What to do — Reproduce the stretch from the start of the records through the line containing "v(-0.6, -1.04) *", keeping every character as it stands but leaving out the pictures.

Material supplied —
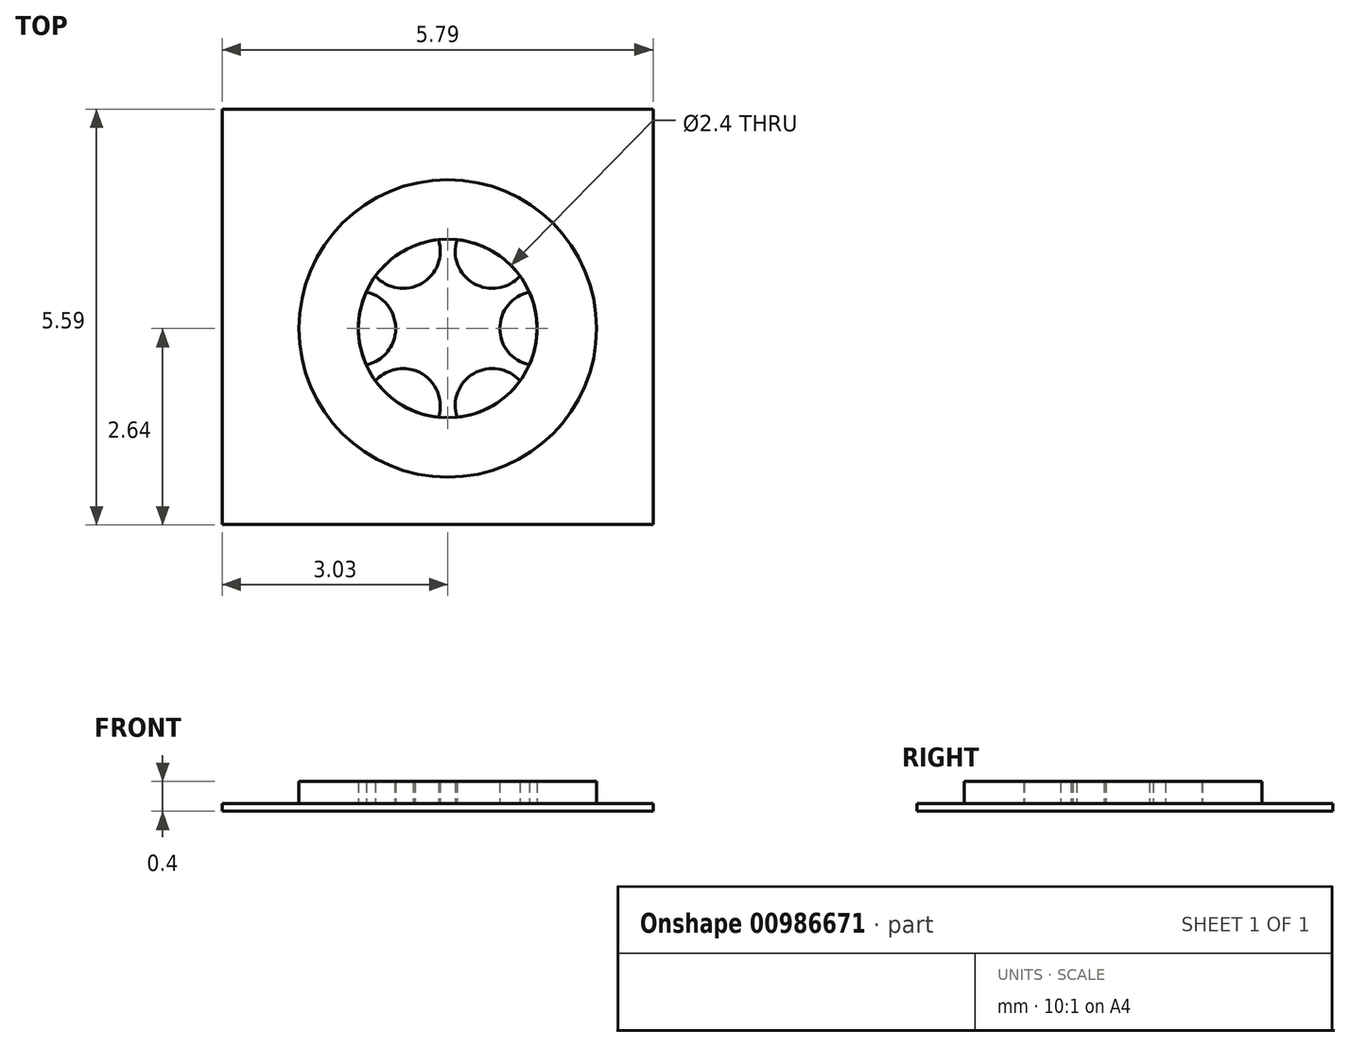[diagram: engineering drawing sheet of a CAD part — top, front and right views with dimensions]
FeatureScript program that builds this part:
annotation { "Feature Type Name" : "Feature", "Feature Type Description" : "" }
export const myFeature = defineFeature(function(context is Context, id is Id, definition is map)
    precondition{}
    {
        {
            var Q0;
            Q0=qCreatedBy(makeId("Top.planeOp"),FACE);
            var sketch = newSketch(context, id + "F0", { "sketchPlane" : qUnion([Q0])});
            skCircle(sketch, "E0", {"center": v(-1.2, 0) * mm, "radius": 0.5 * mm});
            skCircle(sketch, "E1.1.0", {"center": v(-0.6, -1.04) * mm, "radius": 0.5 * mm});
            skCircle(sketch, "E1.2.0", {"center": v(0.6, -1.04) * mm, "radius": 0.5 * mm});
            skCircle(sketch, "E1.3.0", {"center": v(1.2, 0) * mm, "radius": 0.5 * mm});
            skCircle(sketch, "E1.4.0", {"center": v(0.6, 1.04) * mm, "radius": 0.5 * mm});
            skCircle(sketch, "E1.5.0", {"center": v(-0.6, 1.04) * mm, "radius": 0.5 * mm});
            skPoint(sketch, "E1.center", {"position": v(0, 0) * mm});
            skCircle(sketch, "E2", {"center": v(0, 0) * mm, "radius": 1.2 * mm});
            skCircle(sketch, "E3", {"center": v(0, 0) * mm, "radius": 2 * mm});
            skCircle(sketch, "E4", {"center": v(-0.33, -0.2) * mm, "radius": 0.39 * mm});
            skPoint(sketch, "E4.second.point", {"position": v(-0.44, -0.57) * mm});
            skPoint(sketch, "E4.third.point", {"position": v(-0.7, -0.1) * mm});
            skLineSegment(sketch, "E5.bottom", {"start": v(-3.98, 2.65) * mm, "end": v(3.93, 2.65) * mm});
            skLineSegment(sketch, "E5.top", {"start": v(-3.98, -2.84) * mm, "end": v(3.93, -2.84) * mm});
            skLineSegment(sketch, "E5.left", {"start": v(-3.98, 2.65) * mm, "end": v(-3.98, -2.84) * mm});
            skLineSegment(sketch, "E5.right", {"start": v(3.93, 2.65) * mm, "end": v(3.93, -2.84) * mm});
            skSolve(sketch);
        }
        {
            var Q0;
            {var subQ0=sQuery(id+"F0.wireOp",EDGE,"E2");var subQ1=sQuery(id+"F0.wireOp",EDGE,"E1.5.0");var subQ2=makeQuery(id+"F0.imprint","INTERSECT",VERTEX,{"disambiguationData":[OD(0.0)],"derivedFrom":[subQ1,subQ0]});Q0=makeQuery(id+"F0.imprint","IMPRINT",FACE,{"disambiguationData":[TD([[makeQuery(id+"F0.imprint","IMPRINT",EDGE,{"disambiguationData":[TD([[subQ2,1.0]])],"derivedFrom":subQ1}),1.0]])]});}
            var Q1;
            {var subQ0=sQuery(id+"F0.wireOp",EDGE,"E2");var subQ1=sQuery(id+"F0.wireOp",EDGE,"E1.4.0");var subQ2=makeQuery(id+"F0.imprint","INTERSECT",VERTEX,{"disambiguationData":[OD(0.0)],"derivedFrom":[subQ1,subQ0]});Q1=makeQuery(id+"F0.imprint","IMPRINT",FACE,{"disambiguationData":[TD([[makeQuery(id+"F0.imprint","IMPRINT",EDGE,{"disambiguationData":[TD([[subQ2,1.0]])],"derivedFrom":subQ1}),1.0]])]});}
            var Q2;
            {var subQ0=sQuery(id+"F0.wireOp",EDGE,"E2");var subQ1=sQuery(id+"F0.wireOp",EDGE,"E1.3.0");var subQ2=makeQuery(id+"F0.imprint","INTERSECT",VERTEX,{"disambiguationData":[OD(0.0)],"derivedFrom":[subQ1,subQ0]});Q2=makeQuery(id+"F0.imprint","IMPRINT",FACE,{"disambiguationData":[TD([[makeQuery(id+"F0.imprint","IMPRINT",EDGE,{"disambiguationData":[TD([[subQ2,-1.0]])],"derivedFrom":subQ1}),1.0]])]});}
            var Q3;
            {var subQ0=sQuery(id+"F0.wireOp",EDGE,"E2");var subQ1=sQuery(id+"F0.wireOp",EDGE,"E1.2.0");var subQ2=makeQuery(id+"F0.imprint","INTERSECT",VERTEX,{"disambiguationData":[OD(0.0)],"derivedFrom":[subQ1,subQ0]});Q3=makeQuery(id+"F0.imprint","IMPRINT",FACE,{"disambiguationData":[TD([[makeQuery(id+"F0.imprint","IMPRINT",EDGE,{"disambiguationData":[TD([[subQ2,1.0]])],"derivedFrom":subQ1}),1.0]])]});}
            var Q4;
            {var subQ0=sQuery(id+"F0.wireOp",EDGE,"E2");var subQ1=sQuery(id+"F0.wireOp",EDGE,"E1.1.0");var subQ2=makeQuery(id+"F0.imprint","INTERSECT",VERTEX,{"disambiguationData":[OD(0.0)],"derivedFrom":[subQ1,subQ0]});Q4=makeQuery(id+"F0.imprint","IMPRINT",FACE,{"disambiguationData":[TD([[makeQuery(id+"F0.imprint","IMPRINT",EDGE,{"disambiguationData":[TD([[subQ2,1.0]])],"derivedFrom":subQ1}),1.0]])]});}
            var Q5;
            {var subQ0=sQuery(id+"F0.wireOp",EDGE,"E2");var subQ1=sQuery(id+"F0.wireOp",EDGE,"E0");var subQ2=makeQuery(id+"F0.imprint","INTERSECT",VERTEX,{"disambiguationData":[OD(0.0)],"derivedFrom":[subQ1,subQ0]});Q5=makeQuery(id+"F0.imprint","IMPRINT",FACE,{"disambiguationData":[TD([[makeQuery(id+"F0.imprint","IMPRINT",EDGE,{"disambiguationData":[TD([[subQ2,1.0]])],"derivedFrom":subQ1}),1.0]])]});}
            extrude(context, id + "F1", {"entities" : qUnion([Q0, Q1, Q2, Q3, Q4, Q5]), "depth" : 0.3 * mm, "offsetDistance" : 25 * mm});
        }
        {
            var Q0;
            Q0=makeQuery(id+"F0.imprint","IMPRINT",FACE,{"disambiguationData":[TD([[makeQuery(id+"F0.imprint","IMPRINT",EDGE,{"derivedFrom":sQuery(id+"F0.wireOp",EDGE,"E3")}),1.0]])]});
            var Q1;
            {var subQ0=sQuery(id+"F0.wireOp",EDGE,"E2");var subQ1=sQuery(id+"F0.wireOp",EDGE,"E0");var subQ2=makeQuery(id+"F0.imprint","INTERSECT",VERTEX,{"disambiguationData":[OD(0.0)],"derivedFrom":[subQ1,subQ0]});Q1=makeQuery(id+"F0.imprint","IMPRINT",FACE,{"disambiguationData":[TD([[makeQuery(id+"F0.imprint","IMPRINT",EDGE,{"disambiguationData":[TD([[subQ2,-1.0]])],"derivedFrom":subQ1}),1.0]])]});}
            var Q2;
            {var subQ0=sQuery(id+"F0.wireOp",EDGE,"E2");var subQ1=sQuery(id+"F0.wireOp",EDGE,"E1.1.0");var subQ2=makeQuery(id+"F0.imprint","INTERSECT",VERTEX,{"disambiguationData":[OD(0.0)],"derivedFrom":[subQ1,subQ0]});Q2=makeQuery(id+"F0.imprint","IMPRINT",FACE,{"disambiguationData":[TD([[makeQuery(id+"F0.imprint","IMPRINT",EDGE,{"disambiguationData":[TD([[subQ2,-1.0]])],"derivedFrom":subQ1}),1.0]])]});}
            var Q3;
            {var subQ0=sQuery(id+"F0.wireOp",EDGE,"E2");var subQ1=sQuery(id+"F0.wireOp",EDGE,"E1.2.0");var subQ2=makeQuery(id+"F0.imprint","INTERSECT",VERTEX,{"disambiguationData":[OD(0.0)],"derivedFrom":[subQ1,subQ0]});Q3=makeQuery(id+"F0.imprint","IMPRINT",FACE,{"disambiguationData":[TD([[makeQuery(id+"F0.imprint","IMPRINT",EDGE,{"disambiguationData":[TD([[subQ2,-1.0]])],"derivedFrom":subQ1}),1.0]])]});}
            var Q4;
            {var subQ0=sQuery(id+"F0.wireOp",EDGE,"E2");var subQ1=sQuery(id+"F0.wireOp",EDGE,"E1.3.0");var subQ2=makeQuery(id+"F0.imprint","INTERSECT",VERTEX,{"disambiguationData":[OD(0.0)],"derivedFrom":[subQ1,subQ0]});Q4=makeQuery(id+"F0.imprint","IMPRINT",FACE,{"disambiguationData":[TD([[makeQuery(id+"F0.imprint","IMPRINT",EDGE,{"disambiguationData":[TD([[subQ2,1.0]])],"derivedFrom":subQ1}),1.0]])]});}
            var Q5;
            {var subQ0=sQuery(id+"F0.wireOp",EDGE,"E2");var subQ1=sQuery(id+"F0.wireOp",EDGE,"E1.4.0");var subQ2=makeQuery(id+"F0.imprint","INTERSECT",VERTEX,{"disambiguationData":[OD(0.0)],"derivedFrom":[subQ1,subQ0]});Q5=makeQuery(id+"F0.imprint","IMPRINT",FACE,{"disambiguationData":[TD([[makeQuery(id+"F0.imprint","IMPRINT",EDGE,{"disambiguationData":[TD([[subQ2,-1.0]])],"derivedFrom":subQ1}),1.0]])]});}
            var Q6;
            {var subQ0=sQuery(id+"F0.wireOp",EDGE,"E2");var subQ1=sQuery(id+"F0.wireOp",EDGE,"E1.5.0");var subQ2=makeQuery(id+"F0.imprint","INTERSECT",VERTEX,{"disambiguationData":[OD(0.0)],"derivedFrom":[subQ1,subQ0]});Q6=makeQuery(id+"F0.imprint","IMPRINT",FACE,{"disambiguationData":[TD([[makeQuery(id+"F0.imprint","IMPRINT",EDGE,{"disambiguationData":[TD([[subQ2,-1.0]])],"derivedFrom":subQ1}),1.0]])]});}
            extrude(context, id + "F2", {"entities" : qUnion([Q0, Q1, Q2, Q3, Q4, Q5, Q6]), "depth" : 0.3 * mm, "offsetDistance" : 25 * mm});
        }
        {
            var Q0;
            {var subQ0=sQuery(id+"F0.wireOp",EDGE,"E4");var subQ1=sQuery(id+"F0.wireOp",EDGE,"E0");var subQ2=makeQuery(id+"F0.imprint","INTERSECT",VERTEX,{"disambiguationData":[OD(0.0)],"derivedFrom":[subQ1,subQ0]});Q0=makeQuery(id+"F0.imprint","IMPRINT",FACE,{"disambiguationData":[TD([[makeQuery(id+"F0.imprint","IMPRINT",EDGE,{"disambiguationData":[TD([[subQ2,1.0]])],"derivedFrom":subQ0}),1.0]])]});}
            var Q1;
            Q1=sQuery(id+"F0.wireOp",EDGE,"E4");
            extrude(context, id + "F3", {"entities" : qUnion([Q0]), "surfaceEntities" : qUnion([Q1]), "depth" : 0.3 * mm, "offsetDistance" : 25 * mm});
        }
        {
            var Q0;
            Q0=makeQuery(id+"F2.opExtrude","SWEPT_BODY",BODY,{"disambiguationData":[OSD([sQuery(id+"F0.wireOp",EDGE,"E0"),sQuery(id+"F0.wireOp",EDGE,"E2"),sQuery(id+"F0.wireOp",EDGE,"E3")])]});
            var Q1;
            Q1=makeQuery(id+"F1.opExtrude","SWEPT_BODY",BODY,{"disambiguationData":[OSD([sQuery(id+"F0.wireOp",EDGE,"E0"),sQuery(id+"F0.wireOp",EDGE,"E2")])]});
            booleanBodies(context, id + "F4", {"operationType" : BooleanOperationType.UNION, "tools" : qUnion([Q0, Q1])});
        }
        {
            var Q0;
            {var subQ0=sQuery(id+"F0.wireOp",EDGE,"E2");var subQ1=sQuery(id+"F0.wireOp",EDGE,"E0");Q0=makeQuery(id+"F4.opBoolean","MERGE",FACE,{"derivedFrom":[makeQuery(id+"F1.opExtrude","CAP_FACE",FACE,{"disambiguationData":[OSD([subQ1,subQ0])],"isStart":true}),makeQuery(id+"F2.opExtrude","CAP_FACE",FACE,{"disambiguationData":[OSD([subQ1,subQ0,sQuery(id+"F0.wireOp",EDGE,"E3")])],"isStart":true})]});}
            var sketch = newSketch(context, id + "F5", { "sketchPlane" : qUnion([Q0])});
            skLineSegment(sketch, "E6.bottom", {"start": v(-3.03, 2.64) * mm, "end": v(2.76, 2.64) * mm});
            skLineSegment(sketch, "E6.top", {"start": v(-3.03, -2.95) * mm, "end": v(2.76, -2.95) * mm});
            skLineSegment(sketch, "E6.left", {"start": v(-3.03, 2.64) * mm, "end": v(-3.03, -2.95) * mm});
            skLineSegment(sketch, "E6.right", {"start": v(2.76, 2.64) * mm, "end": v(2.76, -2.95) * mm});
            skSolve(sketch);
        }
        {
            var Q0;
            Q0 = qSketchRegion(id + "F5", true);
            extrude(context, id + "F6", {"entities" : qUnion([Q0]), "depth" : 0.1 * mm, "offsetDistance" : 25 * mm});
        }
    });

Answer to this exercise —
[diagram: engineering drawing sheet of a CAD part — top, front and right views with dimensions]
FeatureScript program that builds this part:
annotation { "Feature Type Name" : "Feature", "Feature Type Description" : "" }
export const myFeature = defineFeature(function(context is Context, id is Id, definition is map)
    precondition{}
    {
        {
            var Q0;
            Q0=qCreatedBy(makeId("Top.planeOp"),FACE);
            var sketch = newSketch(context, id + "F0", { "sketchPlane" : qUnion([Q0])});
            skCircle(sketch, "E0", {"center": v(-1.2, 0) * mm, "radius": 0.5 * mm});
            skCircle(sketch, "E1.1.0", {"center": v(-0.6, -1.04) * mm, "radius": 0.5 * mm});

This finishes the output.